• WHAT YOU HAVE TO DO
Nothing beyond the line containing "ring mcp: (1332, 959)" is to be printed; print exactly each line from the start of the records below through that line, leaving out pictures.

------------------------------------------------

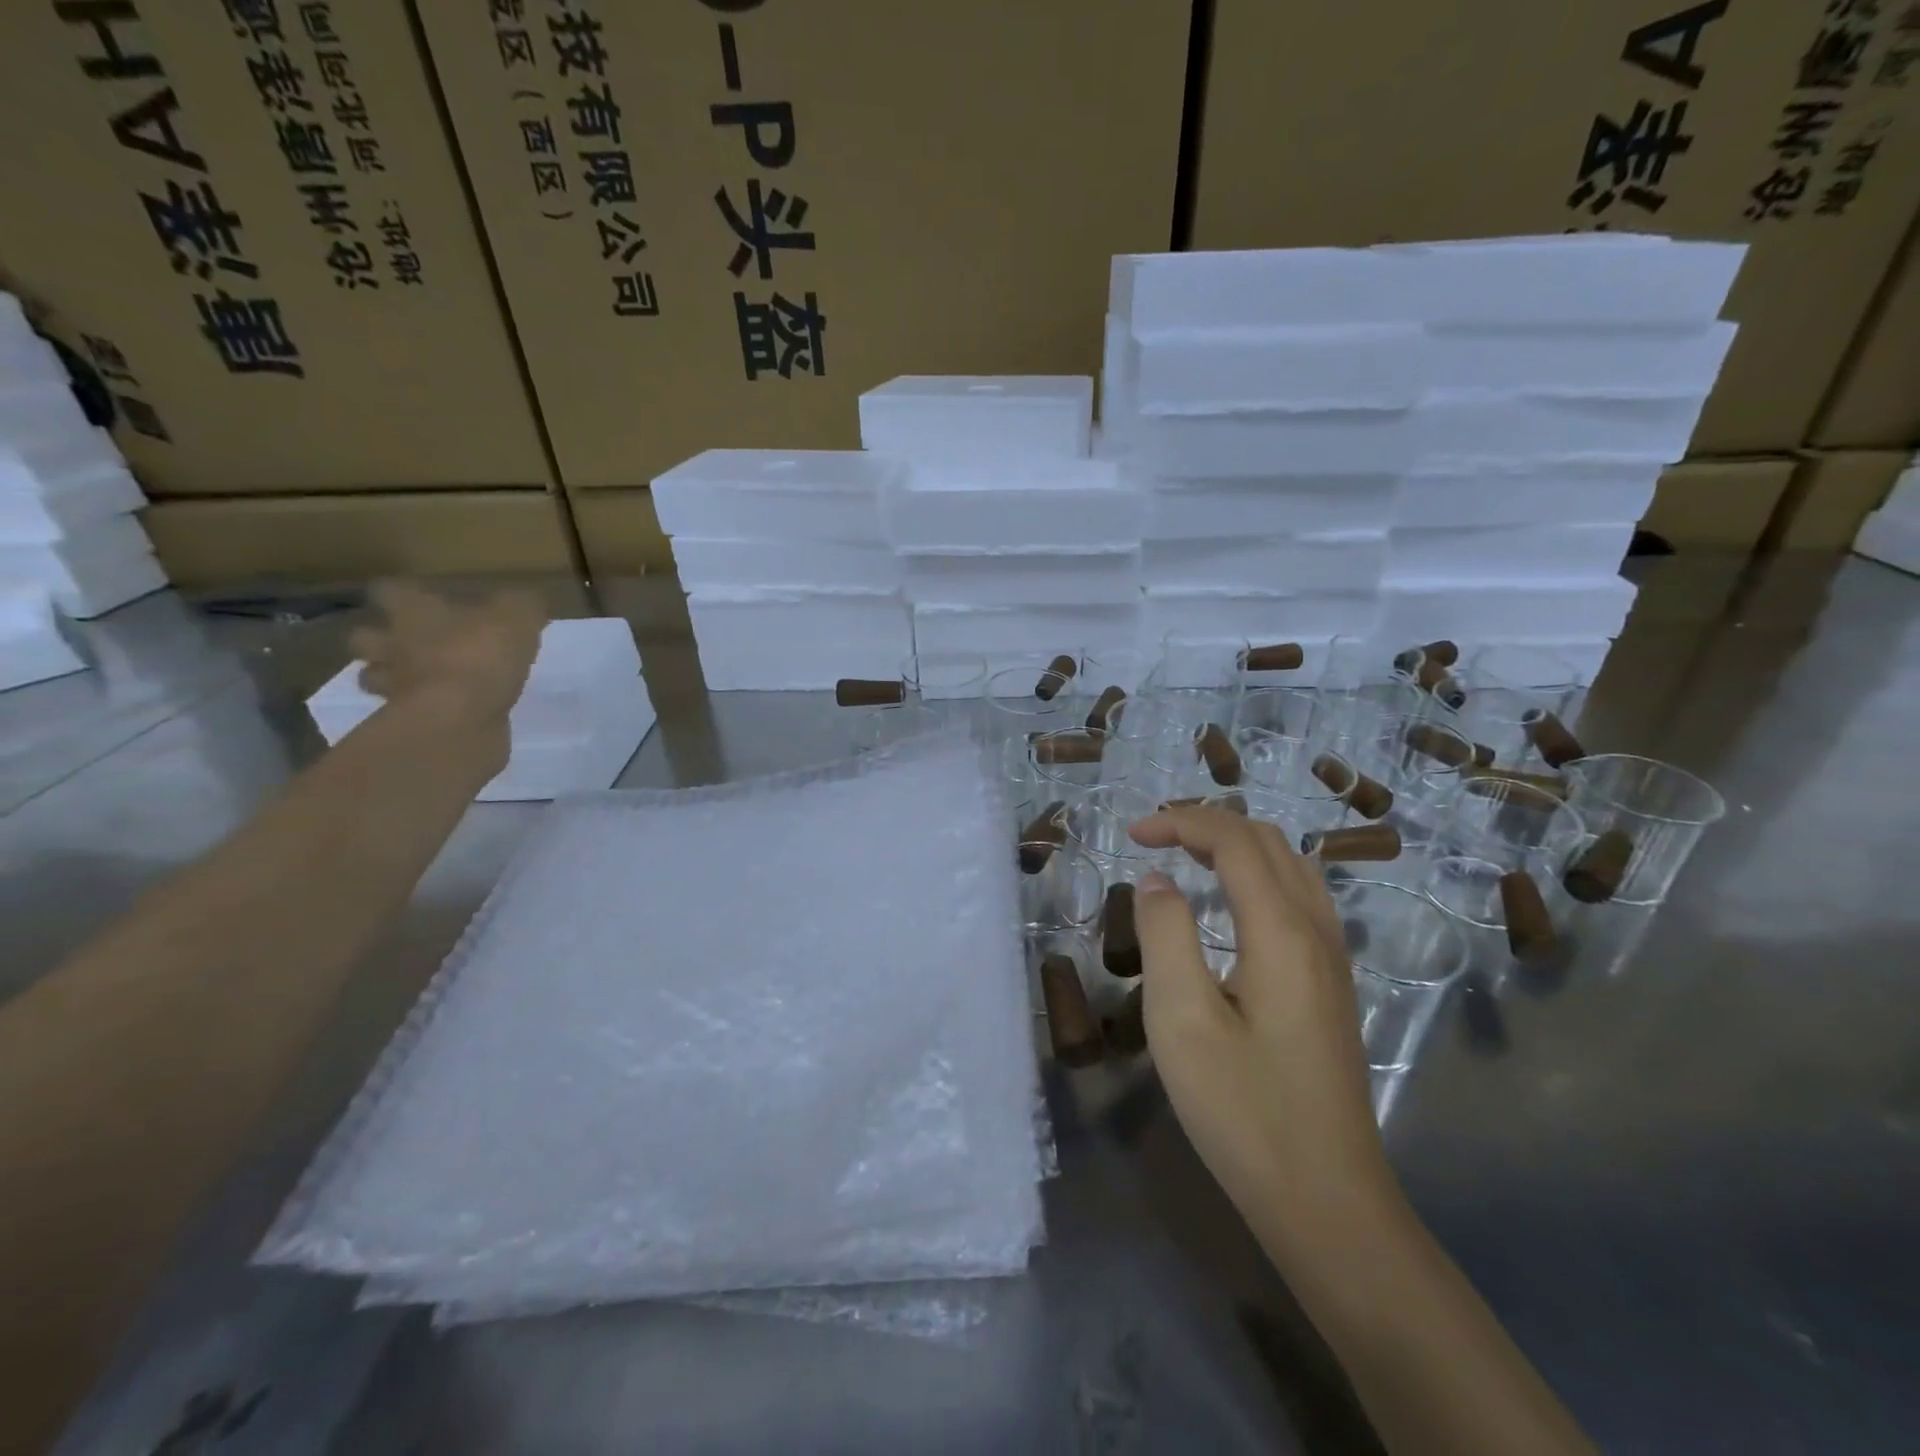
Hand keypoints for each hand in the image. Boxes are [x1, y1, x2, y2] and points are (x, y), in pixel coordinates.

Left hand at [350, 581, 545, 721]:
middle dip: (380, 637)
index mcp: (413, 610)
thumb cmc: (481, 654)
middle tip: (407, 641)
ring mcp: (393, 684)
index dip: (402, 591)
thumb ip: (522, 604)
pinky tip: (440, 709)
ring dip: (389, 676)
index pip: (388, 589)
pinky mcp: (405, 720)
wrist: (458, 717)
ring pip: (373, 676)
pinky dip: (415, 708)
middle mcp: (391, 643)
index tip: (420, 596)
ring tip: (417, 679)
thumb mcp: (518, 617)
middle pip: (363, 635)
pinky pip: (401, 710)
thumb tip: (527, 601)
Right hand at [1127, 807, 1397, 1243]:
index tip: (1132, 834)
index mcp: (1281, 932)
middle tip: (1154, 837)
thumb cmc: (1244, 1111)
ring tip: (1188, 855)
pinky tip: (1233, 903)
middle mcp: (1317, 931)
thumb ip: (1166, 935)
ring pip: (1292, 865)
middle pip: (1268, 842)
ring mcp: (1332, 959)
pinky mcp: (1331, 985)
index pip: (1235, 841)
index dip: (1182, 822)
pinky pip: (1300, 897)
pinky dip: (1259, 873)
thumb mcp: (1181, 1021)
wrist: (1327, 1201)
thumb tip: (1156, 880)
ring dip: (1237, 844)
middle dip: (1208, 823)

------------------------------------------------

• ANSWER BELOW
Hand keypoints for each hand in the image. Boxes are [x1, y1, x2, y2] and points are (x, y), in pixel coordinates.

Left hand at [350, 581, 545, 721]:
middle dip: (380, 637)
index mcp: (413, 610)
thumb cmc: (481, 654)
middle tip: (407, 641)
ring mcp: (393, 684)
index dip: (402, 591)
thumb ip: (522, 604)
pinky tip: (440, 709)
ring dip: (389, 676)
index pip: (388, 589)
pinky mcp: (405, 720)
wrist: (458, 717)
ring pip: (373, 676)
pinky dip: (415, 708)
middle mcp: (391, 643)
index tip: (420, 596)
ring tip: (417, 679)
thumb mcp: (518, 617)
middle pip: (363, 635)
pinky pip: (401, 710)
thumb tip: (527, 601)
Right hand at [1127, 807, 1397, 1243]:
index tip: (1132, 834)
index mcp: (1281, 932)
middle tip: (1154, 837)
thumb cmc: (1244, 1111)
ring tip: (1188, 855)
pinky tip: (1233, 903)
middle mcp: (1317, 931)
thumb ip: (1166, 935)
ring pip: (1292, 865)
middle pip: (1268, 842)
ring mcp: (1332, 959)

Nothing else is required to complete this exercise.